### Exercise
Copy this listing line for line, keeping every character unchanged.

===============

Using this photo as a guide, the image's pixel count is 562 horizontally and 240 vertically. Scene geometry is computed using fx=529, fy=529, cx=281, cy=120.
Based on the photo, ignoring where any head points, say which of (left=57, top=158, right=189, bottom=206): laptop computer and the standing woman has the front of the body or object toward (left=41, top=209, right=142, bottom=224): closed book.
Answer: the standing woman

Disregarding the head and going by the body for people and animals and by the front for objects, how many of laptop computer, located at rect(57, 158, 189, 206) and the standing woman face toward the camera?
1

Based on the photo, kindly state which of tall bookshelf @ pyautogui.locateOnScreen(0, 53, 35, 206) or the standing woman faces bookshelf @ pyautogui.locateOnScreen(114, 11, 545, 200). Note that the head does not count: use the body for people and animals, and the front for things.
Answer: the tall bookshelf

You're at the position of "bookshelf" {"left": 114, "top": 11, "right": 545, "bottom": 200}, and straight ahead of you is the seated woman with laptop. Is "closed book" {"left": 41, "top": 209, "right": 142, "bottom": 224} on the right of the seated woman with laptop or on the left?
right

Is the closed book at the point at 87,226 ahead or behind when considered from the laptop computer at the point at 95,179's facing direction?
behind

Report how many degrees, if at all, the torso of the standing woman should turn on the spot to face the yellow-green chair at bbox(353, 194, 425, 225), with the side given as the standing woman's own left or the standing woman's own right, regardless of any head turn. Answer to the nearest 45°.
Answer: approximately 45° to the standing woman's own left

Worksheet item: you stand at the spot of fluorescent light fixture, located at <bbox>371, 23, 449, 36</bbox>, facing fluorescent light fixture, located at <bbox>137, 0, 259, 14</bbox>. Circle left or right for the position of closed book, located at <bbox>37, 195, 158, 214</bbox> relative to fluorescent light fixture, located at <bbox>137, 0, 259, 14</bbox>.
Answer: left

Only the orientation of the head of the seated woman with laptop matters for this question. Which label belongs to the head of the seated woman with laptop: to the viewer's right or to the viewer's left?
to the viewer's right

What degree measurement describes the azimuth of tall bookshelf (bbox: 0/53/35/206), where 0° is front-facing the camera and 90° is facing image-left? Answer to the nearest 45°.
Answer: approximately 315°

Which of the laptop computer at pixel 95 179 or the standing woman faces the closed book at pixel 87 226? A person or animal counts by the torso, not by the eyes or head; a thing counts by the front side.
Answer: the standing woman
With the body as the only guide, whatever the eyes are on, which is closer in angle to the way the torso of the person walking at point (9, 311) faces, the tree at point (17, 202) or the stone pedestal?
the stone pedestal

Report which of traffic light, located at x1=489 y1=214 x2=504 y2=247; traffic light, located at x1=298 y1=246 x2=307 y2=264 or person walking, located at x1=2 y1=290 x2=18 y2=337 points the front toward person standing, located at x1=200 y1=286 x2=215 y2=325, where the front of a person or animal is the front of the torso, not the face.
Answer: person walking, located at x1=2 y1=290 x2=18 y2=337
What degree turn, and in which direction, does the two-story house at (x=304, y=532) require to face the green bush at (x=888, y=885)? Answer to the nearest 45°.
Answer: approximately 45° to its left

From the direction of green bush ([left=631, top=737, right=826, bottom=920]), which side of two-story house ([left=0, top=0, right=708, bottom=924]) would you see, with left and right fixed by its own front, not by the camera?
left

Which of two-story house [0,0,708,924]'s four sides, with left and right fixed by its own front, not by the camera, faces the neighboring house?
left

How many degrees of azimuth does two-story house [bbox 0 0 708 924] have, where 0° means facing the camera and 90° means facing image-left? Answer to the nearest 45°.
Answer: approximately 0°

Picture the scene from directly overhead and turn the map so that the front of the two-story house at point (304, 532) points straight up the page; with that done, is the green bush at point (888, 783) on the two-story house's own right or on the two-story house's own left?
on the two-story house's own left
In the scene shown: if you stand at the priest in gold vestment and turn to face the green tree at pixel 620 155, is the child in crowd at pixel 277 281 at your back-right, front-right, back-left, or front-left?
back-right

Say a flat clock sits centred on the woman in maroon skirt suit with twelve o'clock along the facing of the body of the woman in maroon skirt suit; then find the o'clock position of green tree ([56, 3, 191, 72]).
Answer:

===============

### Task answer
Using this photo as a guide, the image's pixel count is 562 horizontally and 240 vertically. Scene geometry is computed using fx=529, fy=529, cx=281, cy=120.
Based on the photo, ignoring where any head points, say which of (left=57, top=158, right=189, bottom=206): laptop computer and the standing woman has the front of the body or object toward (left=41, top=209, right=142, bottom=224): closed book.
Answer: the standing woman

Disregarding the head and going by the body for people and animals and by the front for objects, how many of laptop computer, located at rect(57, 158, 189, 206) and the standing woman face toward the camera?
1

Based on the photo, kindly state which of tall bookshelf @ pyautogui.locateOnScreen(0, 53, 35, 206) or the standing woman faces bookshelf @ pyautogui.locateOnScreen(114, 11, 545, 200). Note that the head does not count: use the body for people and animals, and the front for things.
Answer: the tall bookshelf

You're at the position of "bookshelf" {"left": 114, "top": 11, "right": 545, "bottom": 200}, and straight ahead of you is the seated woman with laptop. Is "closed book" {"left": 41, "top": 209, "right": 142, "bottom": 224} on the right of the seated woman with laptop or on the left?
right

Is the closed book at the point at 87,226 ahead or behind when considered from the laptop computer at the point at 95,179's facing direction?
behind

Report how many degrees, if at all, the torso of the standing woman should turn on the spot to face the yellow-green chair at bbox(353, 194, 425, 225), with the side given as the standing woman's own left or the standing woman's own right, regardless of any head turn. Answer to the nearest 45°.
Answer: approximately 45° to the standing woman's own left

Worksheet item: you stand at the spot of fluorescent light fixture, located at <bbox>371, 23, 449, 36</bbox>, facing fluorescent light fixture, located at <bbox>137, 0, 259, 14</bbox>. Circle left or right for the position of closed book, located at <bbox>37, 195, 158, 214</bbox> relative to fluorescent light fixture, located at <bbox>137, 0, 259, 14</bbox>.
Answer: left

Only the orientation of the head of the seated woman with laptop matters for this question. Which label belongs to the head of the seated woman with laptop: to the viewer's right or to the viewer's left?
to the viewer's right

What degree measurement describes the azimuth of tall bookshelf (bbox: 0/53/35/206), where 0° is front-facing the camera and 90° is facing image-left? Answer to the nearest 45°.
Answer: approximately 315°

Which of the laptop computer at pixel 95 179 or the standing woman faces the closed book at pixel 87 226? A person or animal counts by the torso, not by the eyes or head; a thing counts by the front side.
Answer: the standing woman
With the body as the only guide, whatever the eyes are on, which is closer in angle to the way the torso of the person walking at point (9, 311) faces, the tree at point (17, 202) or the stone pedestal?
the stone pedestal

Report which of traffic light, located at x1=489 y1=214 x2=504 y2=247; traffic light, located at x1=298 y1=246 x2=307 y2=264 or person walking, located at x1=2 y1=290 x2=18 y2=337 points the front toward person standing, located at x1=200 y1=286 x2=215 y2=325, where the front of a person or animal is the front of the torso, not the face.
Answer: person walking, located at x1=2 y1=290 x2=18 y2=337
What degree turn, and in which direction, does the two-story house at (x=304, y=532) require to face the green bush at (x=888, y=885)? Answer to the nearest 45°.
Answer: approximately 45° to its left

From the direction of green bush ([left=631, top=737, right=826, bottom=920]), which side of two-story house ([left=0, top=0, right=708, bottom=924]) would you see, with left and right fixed by its own front, not by the camera?
left

Which of two-story house [0,0,708,924]'s four sides, with left and right fixed by its own front, not by the camera, faces the neighboring house?
left

How many degrees of azimuth does two-story house [bbox 0 0 708 924] have, where 0° means facing the camera and 90° means facing image-left? Answer to the nearest 45°.
Answer: approximately 0°

Picture the scene from directly overhead and turn the map so that the front of the two-story house at point (304, 532) points straight up the page; with that done, is the green bush at point (888, 783) on the two-story house's own right or on the two-story house's own left?
on the two-story house's own left
In the scene shown: if you stand at the priest in gold vestment and turn to face the green tree at pixel 620 155, is the child in crowd at pixel 277 281 at your back-right, front-right, back-left, or front-left?
back-right

Say a flat clock sits centred on the woman in maroon skirt suit with twelve o'clock along the facing of the body of the woman in maroon skirt suit; then find the o'clock position of green tree ([56, 3, 191, 72]).
Answer:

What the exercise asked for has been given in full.